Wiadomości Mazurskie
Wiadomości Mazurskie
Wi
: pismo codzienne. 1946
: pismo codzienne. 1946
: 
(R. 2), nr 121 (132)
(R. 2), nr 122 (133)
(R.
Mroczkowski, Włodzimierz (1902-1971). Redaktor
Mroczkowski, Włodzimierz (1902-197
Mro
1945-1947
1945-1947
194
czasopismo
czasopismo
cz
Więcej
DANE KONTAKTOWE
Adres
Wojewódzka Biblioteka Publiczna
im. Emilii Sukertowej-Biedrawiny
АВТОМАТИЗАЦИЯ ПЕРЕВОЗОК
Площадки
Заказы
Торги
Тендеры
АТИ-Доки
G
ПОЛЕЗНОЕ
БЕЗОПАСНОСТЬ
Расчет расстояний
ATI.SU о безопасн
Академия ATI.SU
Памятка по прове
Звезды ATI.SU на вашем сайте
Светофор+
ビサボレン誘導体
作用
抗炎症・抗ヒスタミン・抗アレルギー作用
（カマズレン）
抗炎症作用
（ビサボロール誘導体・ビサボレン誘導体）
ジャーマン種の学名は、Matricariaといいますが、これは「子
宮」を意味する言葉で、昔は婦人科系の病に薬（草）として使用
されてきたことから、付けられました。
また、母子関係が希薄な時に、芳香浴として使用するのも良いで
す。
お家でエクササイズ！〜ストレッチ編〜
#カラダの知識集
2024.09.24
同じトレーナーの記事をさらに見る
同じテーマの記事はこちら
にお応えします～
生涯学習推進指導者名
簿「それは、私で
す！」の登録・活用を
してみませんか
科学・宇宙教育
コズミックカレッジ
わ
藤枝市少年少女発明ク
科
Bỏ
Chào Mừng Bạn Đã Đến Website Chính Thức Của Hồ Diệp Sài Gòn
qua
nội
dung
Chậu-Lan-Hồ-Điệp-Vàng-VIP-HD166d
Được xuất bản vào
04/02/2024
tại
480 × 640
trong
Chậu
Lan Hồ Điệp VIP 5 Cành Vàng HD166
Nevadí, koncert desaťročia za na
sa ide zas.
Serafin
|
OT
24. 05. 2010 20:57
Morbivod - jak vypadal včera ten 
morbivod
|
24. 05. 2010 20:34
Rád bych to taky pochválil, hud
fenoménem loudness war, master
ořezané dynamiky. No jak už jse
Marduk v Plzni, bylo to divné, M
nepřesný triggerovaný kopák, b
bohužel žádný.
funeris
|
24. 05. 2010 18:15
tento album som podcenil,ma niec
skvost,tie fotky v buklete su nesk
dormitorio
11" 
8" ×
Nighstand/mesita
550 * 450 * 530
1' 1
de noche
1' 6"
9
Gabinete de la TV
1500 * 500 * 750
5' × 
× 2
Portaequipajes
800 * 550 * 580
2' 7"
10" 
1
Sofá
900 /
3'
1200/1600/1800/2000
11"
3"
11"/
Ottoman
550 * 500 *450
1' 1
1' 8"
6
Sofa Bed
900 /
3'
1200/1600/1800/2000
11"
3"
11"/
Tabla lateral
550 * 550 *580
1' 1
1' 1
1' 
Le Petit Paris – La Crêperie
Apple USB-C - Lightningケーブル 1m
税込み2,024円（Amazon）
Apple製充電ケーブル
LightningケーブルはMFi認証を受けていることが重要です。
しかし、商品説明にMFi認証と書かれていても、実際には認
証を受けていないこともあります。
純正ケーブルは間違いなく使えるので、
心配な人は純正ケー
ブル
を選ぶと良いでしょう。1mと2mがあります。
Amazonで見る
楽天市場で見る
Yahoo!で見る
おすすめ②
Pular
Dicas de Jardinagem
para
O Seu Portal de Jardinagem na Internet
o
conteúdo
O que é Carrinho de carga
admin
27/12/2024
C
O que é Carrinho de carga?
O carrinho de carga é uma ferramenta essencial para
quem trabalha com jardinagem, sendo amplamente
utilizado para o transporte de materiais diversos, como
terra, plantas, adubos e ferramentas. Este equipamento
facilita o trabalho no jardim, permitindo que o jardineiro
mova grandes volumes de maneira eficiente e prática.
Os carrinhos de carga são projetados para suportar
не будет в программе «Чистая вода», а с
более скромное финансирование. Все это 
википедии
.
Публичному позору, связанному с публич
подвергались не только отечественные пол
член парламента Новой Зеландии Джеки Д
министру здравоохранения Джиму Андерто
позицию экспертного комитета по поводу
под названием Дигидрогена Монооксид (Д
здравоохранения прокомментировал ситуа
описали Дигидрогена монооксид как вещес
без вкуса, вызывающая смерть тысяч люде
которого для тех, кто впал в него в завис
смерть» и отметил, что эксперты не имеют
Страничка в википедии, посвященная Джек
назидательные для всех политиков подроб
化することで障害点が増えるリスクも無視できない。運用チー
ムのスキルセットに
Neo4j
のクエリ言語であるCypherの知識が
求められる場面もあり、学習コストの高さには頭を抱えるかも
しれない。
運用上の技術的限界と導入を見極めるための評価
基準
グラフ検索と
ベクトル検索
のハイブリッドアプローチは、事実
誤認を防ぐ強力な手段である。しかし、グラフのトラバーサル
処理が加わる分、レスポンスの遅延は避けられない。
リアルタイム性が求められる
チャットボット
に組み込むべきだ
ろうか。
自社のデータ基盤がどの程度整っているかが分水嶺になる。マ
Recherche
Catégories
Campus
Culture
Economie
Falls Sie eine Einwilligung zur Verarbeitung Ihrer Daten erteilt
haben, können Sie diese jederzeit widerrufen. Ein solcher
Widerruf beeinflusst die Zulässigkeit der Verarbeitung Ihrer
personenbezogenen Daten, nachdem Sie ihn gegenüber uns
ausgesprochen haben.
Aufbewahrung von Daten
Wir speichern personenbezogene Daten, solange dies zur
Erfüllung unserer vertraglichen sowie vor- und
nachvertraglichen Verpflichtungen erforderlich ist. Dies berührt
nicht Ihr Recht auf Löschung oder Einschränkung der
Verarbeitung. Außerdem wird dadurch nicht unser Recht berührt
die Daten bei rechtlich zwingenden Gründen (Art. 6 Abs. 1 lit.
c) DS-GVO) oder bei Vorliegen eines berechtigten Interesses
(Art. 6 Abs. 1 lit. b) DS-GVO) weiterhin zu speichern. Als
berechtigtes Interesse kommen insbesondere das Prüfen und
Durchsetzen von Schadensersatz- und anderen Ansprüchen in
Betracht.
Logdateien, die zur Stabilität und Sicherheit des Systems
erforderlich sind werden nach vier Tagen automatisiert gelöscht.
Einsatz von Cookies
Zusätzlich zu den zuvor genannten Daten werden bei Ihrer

== TASK OBJECTIVE ==
Everything in the data above is to be given again, unchanged.

== EXPECTED ANSWER ==
Wiadomości Mazurskie
Wiadomości Mazurskie
Wi
: pismo codzienne. 1946
: pismo codzienne. 1946
: 
(R. 2), nr 121 (132)
(R. 2), nr 122 (133)
(R.
Mroczkowski, Włodzimierz (1902-1971). Redaktor
Mroczkowski, Włodzimierz (1902-197
Mro
1945-1947
1945-1947
194
czasopismo
czasopismo
cz
Więcej
DANE KONTAKTOWE
Adres
Wojewódzka Biblioteka Publiczna
im. Emilii Sukertowej-Biedrawiny
АВТОМАТИЗАЦИЯ ПЕРЕВОЗОК
Площадки
Заказы
Торги
Тендеры
АТИ-Доки
G
ПОЛЕЗНОЕ
БЕЗОПАСНОСТЬ
Расчет расстояний
ATI.SU о безопасн
Академия ATI.SU
Памятка по прове
Звезды ATI.SU на вашем сайте
Светофор+
ビサボレン誘導体
作用
抗炎症・抗ヒスタミン・抗アレルギー作用
（カマズレン）
抗炎症作用
（ビサボロール誘導体・ビサボレン誘導体）
ジャーマン種の学名は、Matricariaといいますが、これは「子
宮」を意味する言葉で、昔は婦人科系の病に薬（草）として使用
されてきたことから、付けられました。
また、母子関係が希薄な時に、芳香浴として使用するのも良いで
す。
お家でエクササイズ！〜ストレッチ編〜
#カラダの知識集
2024.09.24
同じトレーナーの記事をさらに見る
同じテーマの記事はこちら
にお応えします～
生涯学習推進指導者名
簿「それは、私で
す！」の登録・活用を
してみませんか
科学・宇宙教育
コズミックカレッジ
わ
藤枝市少年少女発明ク
科
Bỏ
Chào Mừng Bạn Đã Đến Website Chính Thức Của Hồ Diệp Sài Gòn
qua
nội
dung
Chậu-Lan-Hồ-Điệp-Vàng-VIP-HD166d
Được xuất bản vào
04/02/2024
tại
480 × 640
trong
Chậu
Lan Hồ Điệp VIP 5 Cành Vàng HD166
Nevadí, koncert desaťročia za na
sa ide zas.
Serafin
|
OT
24. 05. 2010 20:57
Morbivod - jak vypadal včera ten 
morbivod
|
24. 05. 2010 20:34
Rád bych to taky pochválil, hud
fenoménem loudness war, master
ořezané dynamiky. No jak už jse
Marduk v Plzni, bylo to divné, M
nepřesný triggerovaný kopák, b
bohužel žádný.
funeris
|
24. 05. 2010 18:15
tento album som podcenil,ma niec
skvost,tie fotky v buklete su nesk
dormitorio
11" 
8" ×
Nighstand/mesita
550 * 450 * 530
1' 1
de noche
1' 6"
9
Gabinete de la TV
1500 * 500 * 750
5' × 
× 2
Portaequipajes
800 * 550 * 580
2' 7"
10" 
1
Sofá
900 /
3'
1200/1600/1800/2000
11"
3"
11"/
Ottoman
550 * 500 *450
1' 1
1' 8"
6
Sofa Bed
900 /
3'
1200/1600/1800/2000
11"
3"
11"/
Tabla lateral
550 * 550 *580
1' 1
1' 1
1' 
Le Petit Paris – La Crêperie
Apple USB-C - Lightningケーブル 1m
税込み2,024円（Amazon）
Apple製充電ケーブル
LightningケーブルはMFi認証を受けていることが重要です。
しかし、商品説明にMFi認証と書かれていても、実際には認
証を受けていないこともあります。
純正ケーブルは間違いなく使えるので、
心配な人は純正ケー
ブル
を選ぶと良いでしょう。1mと2mがあります。
Amazonで見る
楽天市場で見る
Yahoo!で見る
おすすめ②
Pular
Dicas de Jardinagem
para
O Seu Portal de Jardinagem na Internet
o
conteúdo
O que é Carrinho de carga
admin
27/12/2024
C
O que é Carrinho de carga?
O carrinho de carga é uma ferramenta essencial para
quem trabalha com jardinagem, sendo amplamente
utilizado para o transporte de materiais diversos, como
terra, plantas, adubos e ferramentas. Este equipamento
facilita o trabalho no jardim, permitindo que o jardineiro
mova grandes volumes de maneira eficiente e prática.
Os carrinhos de carga são projetados para suportar
не будет в программе «Чистая вода», а с
более скромное финансирование. Все это 
википедии
.
Публичному позору, связанному с публич
подвергались не только отечественные пол
член парламента Новой Зеландии Джеки Д
министру здравоохранения Джиму Андерто
позицию экспертного комитета по поводу
под названием Дигидрогена Монооксид (Д
здравоохранения прокомментировал ситуа
описали Дигидрогена монооксид как вещес
без вкуса, вызывающая смерть тысяч люде
которого для тех, кто впал в него в завис
смерть» и отметил, что эксперты не имеют
Страничка в википедии, посвященная Джек
назидательные для всех политиков подроб
化することで障害点が増えるリスクも無視できない。運用チー
ムのスキルセットに
Neo4j
のクエリ言語であるCypherの知識が
求められる場面もあり、学習コストの高さには頭を抱えるかも
しれない。
運用上の技術的限界と導入を見極めるための評価
基準
グラフ検索と
ベクトル検索
のハイブリッドアプローチは、事実
誤認を防ぐ強力な手段である。しかし、グラフのトラバーサル
処理が加わる分、レスポンスの遅延は避けられない。
リアルタイム性が求められる
チャットボット
に組み込むべきだ
ろうか。
自社のデータ基盤がどの程度整っているかが分水嶺になる。マ
Recherche
Catégories
Campus
Culture
Economie
Falls Sie eine Einwilligung zur Verarbeitung Ihrer Daten erteilt
haben, können Sie diese jederzeit widerrufen. Ein solcher
Widerruf beeinflusst die Zulässigkeit der Verarbeitung Ihrer
personenbezogenen Daten, nachdem Sie ihn gegenüber uns
ausgesprochen haben.
Aufbewahrung von Daten
Wir speichern personenbezogene Daten, solange dies zur
Erfüllung unserer vertraglichen sowie vor- und
nachvertraglichen Verpflichtungen erforderlich ist. Dies berührt
nicht Ihr Recht auf Löschung oder Einschränkung der
Verarbeitung. Außerdem wird dadurch nicht unser Recht berührt
die Daten bei rechtlich zwingenden Gründen (Art. 6 Abs. 1 lit.
c) DS-GVO) oder bei Vorliegen eines berechtigten Interesses
(Art. 6 Abs. 1 lit. b) DS-GVO) weiterhin zu speichern. Als
berechtigtes Interesse kommen insbesondere das Prüfen und
Durchsetzen von Schadensersatz- und anderen Ansprüchen in
Betracht.
Logdateien, die zur Stabilität und Sicherheit des Systems
erforderlich sind werden nach vier Tagen automatisiert gelöscht.
Einsatz von Cookies
Zusätzlich zu den zuvor genannten Daten werden bei Ihrer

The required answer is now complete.